2. The telecommunication terminal claimed in claim 1, which includes tempo detection means.

3. The telecommunication terminal claimed in claim 2, said analog audio signal comprising a plurality of notes, wherein said terminal includes means for correcting the start times and the duration of the notes associated with said received audio signal so as to obtain better concordance with said tempo detected by said tempo detection means.

4. The telecommunication terminal claimed in claim 2, which includes means for determining a new frequency from the frequency extracted from said note, said new frequency being equal to a theoretical frequency of a musical scale.
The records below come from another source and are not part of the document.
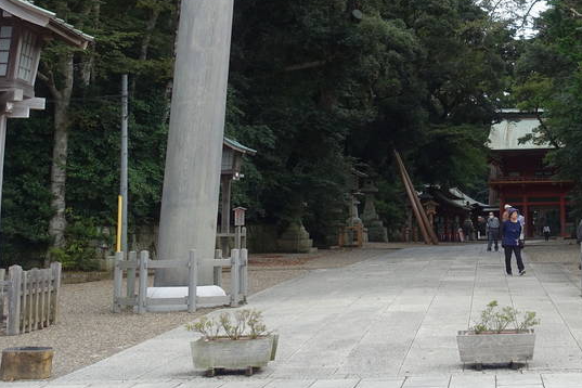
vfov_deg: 17.5
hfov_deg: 25.7
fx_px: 1229
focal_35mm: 76
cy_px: -16
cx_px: 543
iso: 125
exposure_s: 1/320
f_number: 4
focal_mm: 12.48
5. The telecommunication terminal claimed in claim 3, which includes means for determining a new frequency from the frequency extracted from said note, said new frequency being equal to a theoretical frequency of a musical scale.

6. The telecommunication terminal claimed in claim 2, which includes tonality detection means.

7. The telecommunication terminal claimed in claim 3, which includes tonality detection means.

8. The telecommunication terminal claimed in claim 4, which includes tonality detection means.

9. The telecommunication terminal claimed in claim 7, said analog audio signal comprising a plurality of notes, which terminal includes means for improving the frequencies of the notes associated with said received audio signal so as to obtain better concordance with the theoretical frequencies of the tonality detected by said tonality detection means.

10. The telecommunication terminal claimed in claim 8, said analog audio signal comprising a plurality of notes, which terminal includes means for improving the frequencies of the notes associated with said received audio signal so as to obtain better concordance with the theoretical frequencies of the tonality detected by said tonality detection means.

11. The telecommunication terminal claimed in claim 9, which includes means for manually modifying the frequency, the start time or the duration of notes.

12. The telecommunication terminal claimed in claim 10, which includes means for manually modifying the frequency, the start time or the duration of notes.

13. The telecommunication terminal claimed in claim 1, which is a mobile telephone.

14. The telecommunication terminal claimed in claim 2, which is a mobile telephone.

15. The telecommunication terminal claimed in claim 3, which is a mobile telephone.

16. The telecommunication terminal claimed in claim 6, which is a mobile telephone.

17. The telecommunication terminal claimed in claim 8, which is a mobile telephone.

18. The telecommunication terminal claimed in claim 11, which is a mobile telephone.

19. The telecommunication terminal claimed in claim 12, which is a mobile telephone.